Berkeley County Schools adds six national board certified teachers

MARTINSBURG, W.Va. — Six Berkeley County, W.Va., educators are among the nation’s 3,907 new national board-certified teachers this year, officials announced Monday.

Lori Frye, Ryan Lawn, Shirleen Moore, Tiffany Remsburg, Michelle Sexton and Liz Vannoy are among 51 educators across West Virginia to achieve the certification, according to Berkeley County Schools and the National Board for Professional Teaching Standards.

Fellow Berkeley County educators Melissa Burton, Melanie Cox, Julaine Pfund and Dottie Pownall were among 4,446 across the United States who successfully renewed their national board certification, according to the school district and the professional teaching standards board.

There now are 122,034 national board-certified teachers across the country, with North Carolina, South Carolina and Washington state having the largest percentage of educators to have achieved the certification, according to the national board.

In West Virginia, 107 Berkeley County educators now have obtained national board certification, the most of any of the state’s 55 county school districts, the school district said Monday in a news release.

Altogether, there now are 996 national board certified teachers in the Mountain State, or 5.07 percent of the state’s educators, according to figures compiled by the national board.

Among the 50 states and Washington D.C., Maryland ranks 12th for national board-certified teachers with 3,201, or about 5.39 percent, followed by West Virginia, ranked 15th, and Pennsylvania, ranked 38th.
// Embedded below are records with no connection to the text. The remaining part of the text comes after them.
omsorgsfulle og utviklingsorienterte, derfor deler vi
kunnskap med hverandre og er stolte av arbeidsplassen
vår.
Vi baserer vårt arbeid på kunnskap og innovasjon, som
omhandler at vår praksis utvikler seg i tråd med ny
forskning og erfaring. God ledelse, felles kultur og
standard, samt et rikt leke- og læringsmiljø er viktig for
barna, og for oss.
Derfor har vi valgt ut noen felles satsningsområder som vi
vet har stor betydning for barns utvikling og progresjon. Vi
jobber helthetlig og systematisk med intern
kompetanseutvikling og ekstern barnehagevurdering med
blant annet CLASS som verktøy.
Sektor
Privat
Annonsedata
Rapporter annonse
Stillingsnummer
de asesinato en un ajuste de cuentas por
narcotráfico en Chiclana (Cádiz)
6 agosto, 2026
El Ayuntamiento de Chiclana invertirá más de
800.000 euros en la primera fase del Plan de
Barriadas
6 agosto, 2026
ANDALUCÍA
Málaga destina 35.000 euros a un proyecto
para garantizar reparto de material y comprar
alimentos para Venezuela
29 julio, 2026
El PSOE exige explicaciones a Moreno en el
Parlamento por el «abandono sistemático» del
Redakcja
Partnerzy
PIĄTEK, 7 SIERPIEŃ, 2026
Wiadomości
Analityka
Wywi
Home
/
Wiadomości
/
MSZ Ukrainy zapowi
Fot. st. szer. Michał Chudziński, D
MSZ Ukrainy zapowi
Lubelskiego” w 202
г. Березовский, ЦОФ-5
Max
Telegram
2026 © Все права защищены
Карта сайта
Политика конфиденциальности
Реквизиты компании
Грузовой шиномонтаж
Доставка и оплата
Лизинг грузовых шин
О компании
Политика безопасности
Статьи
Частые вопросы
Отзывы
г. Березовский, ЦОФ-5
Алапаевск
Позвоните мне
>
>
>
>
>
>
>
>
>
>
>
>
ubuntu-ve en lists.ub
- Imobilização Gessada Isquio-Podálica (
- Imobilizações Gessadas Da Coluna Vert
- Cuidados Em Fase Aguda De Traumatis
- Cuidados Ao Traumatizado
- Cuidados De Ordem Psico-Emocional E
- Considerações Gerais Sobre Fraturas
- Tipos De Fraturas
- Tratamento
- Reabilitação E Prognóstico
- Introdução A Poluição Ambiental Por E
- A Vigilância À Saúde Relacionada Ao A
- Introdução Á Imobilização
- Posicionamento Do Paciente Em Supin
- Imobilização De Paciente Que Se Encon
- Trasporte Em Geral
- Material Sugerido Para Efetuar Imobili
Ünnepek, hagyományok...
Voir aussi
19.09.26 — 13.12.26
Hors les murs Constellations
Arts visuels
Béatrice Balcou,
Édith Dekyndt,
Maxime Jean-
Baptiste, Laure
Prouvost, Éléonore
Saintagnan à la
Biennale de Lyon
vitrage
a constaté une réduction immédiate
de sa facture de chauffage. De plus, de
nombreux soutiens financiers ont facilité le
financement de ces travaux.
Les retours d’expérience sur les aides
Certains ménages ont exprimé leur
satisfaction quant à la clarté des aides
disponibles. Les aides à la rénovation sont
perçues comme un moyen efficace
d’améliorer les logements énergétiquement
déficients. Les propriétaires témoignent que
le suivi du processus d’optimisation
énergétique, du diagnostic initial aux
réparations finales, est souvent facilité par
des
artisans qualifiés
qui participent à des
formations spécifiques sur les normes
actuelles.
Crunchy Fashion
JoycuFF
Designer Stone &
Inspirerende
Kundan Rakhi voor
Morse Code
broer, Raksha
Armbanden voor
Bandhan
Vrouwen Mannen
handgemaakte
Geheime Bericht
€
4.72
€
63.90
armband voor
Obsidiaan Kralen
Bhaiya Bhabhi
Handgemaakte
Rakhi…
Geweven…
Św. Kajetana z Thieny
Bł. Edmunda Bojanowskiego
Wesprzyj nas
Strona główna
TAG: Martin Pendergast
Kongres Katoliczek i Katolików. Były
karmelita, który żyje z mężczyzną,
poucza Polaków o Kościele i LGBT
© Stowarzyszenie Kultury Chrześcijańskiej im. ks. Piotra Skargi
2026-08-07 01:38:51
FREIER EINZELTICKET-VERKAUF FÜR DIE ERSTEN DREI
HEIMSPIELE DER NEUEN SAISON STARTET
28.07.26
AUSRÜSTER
The Keystone State now has 1,319 board certified teachers, or 1.09 percent, according to the national board.

“While holding the top spot in the state is fantastic, it is the extreme amount of time and dedication that each of these candidates provided to this process that is most impressive,” Anne Laskey, Berkeley County Schools’ coordinator of the national board-certification program, said in the release.

 

“Each of these accomplished educators earned the profession’s highest mark of achievement through a rigorous, performance-based, peer-review process, demonstrating their proven impact on student learning and achievement. Our board of education fully supports the efforts of the educators who embark on this journey, and gives its full support to the NBCT process.”

Berkeley County Schools Superintendent Manny Arvon said the certification not only is a great personal accomplishment, but a reason to celebrate the impact on thousands of students across the school district and on the teaching profession as a whole.

“Our board of education, school principals, and administrators recognize that NBCTs are making a difference in their students’ learning, strengthening their schools and their communities,” Arvon said in the release.

In its announcement Monday, the national board said more than 20,000 teachers currently are pursuing board certification in addition to the newly certified educators.

Other than the six educators in Berkeley County, there were no other new national board certified teachers in the Tri-State area, according to the national board’s online database. In Washington County, 43 educators previously obtained the certification, while there have been 10 in Jefferson County, W.Va., and three in Morgan County, W.Va.